From this, we'd have to fix at least 4, 5, 10, and 11 (stop ignoring count) and add the following:

• demand('this', 2, 3) - must have
• demand('this', 2, 3, 'error message') - must have
• demand(['this', 'that'], 2, 3) - might as well
• demand(['this', 'that'], 2, 3, 'error message') - might as well

I'd be a little concerned about how to properly document this. Just add one of these?

demand(key, count, [max], [msg])

demand(key, count, [max | msg], [msg])

I guess as long as we always require two number arguments in order to specify a max count, then this is doable.

[bcoe]

My two cents, I don't particularly want to add many more dials and knobs to demand or option for this use-case, it seems like a bit of an edge-case that someone passes multiple arguments, when only a single argument is expected.
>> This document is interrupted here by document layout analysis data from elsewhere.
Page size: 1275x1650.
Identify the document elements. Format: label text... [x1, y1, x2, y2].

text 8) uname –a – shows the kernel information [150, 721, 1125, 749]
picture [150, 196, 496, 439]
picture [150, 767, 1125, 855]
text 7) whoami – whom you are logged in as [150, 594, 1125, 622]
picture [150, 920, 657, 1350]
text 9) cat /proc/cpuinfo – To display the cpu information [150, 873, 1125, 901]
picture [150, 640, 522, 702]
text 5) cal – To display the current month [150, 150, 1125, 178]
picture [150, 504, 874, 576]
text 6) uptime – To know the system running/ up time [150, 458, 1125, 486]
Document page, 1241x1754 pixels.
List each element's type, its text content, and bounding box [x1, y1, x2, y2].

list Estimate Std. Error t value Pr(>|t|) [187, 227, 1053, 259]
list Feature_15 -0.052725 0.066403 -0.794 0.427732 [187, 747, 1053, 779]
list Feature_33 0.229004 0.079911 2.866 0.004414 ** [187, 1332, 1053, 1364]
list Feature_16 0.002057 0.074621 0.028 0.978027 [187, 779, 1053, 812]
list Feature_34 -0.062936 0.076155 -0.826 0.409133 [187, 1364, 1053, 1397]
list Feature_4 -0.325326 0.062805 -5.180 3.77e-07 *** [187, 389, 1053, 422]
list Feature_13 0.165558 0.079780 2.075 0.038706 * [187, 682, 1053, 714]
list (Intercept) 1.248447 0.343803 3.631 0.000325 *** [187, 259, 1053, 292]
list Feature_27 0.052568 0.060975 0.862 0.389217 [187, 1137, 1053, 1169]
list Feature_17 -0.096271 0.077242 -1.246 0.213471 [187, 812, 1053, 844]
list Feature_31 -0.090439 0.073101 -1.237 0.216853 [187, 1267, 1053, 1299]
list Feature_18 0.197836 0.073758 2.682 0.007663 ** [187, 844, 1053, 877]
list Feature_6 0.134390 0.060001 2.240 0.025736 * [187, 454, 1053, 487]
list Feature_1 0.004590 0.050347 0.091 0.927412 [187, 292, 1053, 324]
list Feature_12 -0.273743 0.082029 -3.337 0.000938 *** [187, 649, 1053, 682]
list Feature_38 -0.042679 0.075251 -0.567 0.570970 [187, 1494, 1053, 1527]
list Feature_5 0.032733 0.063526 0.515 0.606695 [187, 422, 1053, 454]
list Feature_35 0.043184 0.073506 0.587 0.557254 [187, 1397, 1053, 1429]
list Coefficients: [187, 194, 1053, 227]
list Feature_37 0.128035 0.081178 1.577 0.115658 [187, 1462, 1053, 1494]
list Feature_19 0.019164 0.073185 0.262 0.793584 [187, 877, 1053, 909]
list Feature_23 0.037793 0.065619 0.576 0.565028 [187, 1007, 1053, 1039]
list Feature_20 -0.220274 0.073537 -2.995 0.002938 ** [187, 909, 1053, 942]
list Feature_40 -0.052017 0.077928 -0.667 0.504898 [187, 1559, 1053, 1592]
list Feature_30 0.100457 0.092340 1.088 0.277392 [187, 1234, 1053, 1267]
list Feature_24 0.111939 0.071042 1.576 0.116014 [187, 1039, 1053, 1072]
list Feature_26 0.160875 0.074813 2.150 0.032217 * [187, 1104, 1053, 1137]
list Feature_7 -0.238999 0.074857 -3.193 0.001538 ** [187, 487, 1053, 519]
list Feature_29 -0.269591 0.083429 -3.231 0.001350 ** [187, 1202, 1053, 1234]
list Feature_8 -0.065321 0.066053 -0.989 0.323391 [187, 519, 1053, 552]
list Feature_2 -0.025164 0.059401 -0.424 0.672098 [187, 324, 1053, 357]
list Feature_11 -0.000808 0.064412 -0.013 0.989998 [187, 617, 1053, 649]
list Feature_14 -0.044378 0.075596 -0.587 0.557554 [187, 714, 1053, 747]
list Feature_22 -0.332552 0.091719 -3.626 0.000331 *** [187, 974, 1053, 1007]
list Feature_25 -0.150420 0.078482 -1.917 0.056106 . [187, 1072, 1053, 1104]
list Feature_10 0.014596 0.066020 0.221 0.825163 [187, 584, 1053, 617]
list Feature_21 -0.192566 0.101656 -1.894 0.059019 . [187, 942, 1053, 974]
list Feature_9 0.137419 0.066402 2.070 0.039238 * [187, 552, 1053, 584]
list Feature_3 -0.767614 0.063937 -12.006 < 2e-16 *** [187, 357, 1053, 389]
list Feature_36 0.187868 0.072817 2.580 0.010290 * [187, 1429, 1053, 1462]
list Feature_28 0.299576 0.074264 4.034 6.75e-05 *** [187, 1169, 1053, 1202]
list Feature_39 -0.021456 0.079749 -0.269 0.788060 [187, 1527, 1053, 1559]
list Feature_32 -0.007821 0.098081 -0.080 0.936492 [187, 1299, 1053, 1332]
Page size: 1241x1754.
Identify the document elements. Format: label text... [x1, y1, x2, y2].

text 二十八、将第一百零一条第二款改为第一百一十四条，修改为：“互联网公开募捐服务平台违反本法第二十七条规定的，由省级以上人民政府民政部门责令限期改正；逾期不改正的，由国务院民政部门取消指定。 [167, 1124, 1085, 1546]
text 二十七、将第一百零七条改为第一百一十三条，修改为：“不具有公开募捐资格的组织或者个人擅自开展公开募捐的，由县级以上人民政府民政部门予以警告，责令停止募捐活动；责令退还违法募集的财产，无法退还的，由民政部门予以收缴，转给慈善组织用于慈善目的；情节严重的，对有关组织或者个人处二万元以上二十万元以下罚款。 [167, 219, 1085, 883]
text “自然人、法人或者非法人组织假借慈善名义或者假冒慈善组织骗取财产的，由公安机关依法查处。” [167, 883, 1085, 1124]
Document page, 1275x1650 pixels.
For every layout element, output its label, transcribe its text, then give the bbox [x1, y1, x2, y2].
If this is something you're concerned about in your application, I like @nexdrew's suggestion of coercion -- which is a feature I think we can add fairly elegantly, and addresses other people's issues.

alternatively, perhaps we can introduce an additional argument to string, boolean, and the other type operators?

[Congelli501]

I think this issue is very important, and could even be considered a security issue:

• the string and array API are very similar.

if (path[0] === '/') {
    throw new Error('must be relative')
}

• a lot of module can take a string (action on a single element) or an array of string

// Can remove path or each elements of path
deepRemove(path, callback);

• nodejs is more and more used in sysadmin scripting, and even in setuid scripts
• most yargs users (probably) don't know and don't expect the array feature

This 3 factors cocktail can lead to very dangerous behaviour, or an application crash (which I also consider a security problem).

IMAO, the Array feature should be only activated explicitly, but that would break backward compatibility.

[nexdrew]

Note that we're planning on adding coercion to the API in 5.x. See #586.

[laggingreflex]

Related #530 The Array feature can now be disabled.

[bcoe]

@Congelli501 as @laggingreflex indicates, the array feature can now be disabled in configuration.